Spanhol Fabio A, Oliveira Luiz S, Petitjean Caroline, Heutte Laurent
IEEE Trans Biomed Eng. 2016 Jul;63(7):1455-62. doi: 10.1109/TBME.2015.2496264. Epub 2015 Oct 30.
Today, medical image analysis papers require solid experiments to prove the usefulness of proposed methods. However, experiments are often performed on data selected by the researchers, which may come from different institutions, scanners, and populations. Different evaluation measures may be used, making it difficult to compare the methods. In this paper, we introduce a dataset of 7909 breast cancer histopathology images acquired on 82 patients, which is now publicly available from http://web.inf.ufpr.br/vri/breast-cancer-database. The dataset includes both benign and malignant images. The task associated with this dataset is the automated classification of these images in two classes, which would be a valuable computer-aided diagnosis tool for the clinician. In order to assess the difficulty of this task, we show some preliminary results obtained with state-of-the-art image classification systems. The accuracy ranges from 80% to 85%, showing room for improvement is left. By providing this dataset and a standardized evaluation protocol to the scientific community, we hope to gather researchers in both the medical and the machine learning field to advance toward this clinical application.
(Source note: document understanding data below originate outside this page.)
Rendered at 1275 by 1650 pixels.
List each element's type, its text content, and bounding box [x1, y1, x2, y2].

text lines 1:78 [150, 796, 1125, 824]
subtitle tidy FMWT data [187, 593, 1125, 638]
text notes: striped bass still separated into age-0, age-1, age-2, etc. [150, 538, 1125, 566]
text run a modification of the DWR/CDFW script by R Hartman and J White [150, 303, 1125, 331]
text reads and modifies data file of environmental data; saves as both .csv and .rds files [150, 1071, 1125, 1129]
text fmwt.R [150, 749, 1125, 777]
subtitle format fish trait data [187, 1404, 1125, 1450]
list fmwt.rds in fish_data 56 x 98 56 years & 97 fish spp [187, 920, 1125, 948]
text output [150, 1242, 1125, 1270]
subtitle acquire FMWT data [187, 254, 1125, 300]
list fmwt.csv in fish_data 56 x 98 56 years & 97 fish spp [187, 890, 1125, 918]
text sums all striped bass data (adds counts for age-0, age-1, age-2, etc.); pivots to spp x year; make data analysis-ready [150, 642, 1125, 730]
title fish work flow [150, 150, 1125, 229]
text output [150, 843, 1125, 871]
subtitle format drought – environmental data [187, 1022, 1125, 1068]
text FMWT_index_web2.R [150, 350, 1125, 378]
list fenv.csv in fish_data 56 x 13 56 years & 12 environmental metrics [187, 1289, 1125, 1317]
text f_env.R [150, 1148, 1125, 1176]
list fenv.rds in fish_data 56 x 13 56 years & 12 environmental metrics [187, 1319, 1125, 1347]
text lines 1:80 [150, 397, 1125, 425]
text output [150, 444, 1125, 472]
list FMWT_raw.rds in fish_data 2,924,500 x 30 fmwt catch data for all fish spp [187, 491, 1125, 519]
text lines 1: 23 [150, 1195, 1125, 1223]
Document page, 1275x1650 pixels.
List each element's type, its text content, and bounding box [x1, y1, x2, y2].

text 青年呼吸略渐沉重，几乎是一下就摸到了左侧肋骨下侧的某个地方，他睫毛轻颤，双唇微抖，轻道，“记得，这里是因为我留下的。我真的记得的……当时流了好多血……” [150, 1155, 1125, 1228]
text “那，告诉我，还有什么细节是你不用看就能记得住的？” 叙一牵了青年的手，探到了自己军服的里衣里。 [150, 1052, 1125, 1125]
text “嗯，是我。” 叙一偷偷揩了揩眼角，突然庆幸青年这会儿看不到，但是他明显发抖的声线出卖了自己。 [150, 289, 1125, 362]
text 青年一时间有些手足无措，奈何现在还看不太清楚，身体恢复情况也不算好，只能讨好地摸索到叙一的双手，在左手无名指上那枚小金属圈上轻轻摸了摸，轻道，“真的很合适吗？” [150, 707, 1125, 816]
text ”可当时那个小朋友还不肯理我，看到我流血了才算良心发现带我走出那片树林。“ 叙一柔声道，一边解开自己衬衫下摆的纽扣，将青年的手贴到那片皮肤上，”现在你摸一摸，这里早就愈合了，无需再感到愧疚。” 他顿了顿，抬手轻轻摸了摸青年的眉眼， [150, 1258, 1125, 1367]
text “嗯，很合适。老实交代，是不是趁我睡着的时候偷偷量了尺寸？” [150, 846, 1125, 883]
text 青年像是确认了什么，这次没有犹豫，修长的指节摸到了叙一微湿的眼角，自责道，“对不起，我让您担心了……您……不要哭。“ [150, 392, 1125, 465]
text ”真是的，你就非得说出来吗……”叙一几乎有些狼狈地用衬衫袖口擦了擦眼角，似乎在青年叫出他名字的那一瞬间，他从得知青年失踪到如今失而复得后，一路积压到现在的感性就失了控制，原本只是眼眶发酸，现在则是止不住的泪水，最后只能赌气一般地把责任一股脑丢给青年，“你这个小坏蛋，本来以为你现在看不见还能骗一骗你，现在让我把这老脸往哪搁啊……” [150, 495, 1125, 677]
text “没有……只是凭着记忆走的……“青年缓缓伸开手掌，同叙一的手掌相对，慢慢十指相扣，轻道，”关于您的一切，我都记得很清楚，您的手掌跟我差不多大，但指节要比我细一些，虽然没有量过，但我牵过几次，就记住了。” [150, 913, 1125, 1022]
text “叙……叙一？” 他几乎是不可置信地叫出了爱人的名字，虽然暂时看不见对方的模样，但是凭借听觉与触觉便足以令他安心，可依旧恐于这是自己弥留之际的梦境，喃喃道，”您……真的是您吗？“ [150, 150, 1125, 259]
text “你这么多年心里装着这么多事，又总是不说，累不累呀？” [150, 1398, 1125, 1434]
如今,医学图像分析论文需要可靠的实验来证明所提方法的有效性。然而,实验通常是在研究人员选择的数据上进行的,这些数据可能来自不同的机构、扫描仪和人群。可能会使用不同的评估方法,这使得比较这些方法变得困难。在本文中,我们介绍了一个包含82名患者的7909张乳腺癌组织病理学图像的数据集,该数据集现可从http://web.inf.ufpr.br/vri/breast-cancer-database公开获取。该数据集包括良性和恶性图像。与这个数据集相关的任务是将这些图像自动分类为两类,这对临床医生来说将是一个有价值的计算机辅助诊断工具。为了评估这项任务的难度,我们展示了一些使用最先进的图像分类系统获得的初步结果。准确率在80%到85%之间,表明仍有改进空间。通过向科学界提供这个数据集和一个标准化的评估协议,我们希望召集医学和机器学习领域的研究人员朝着这个临床应用迈进。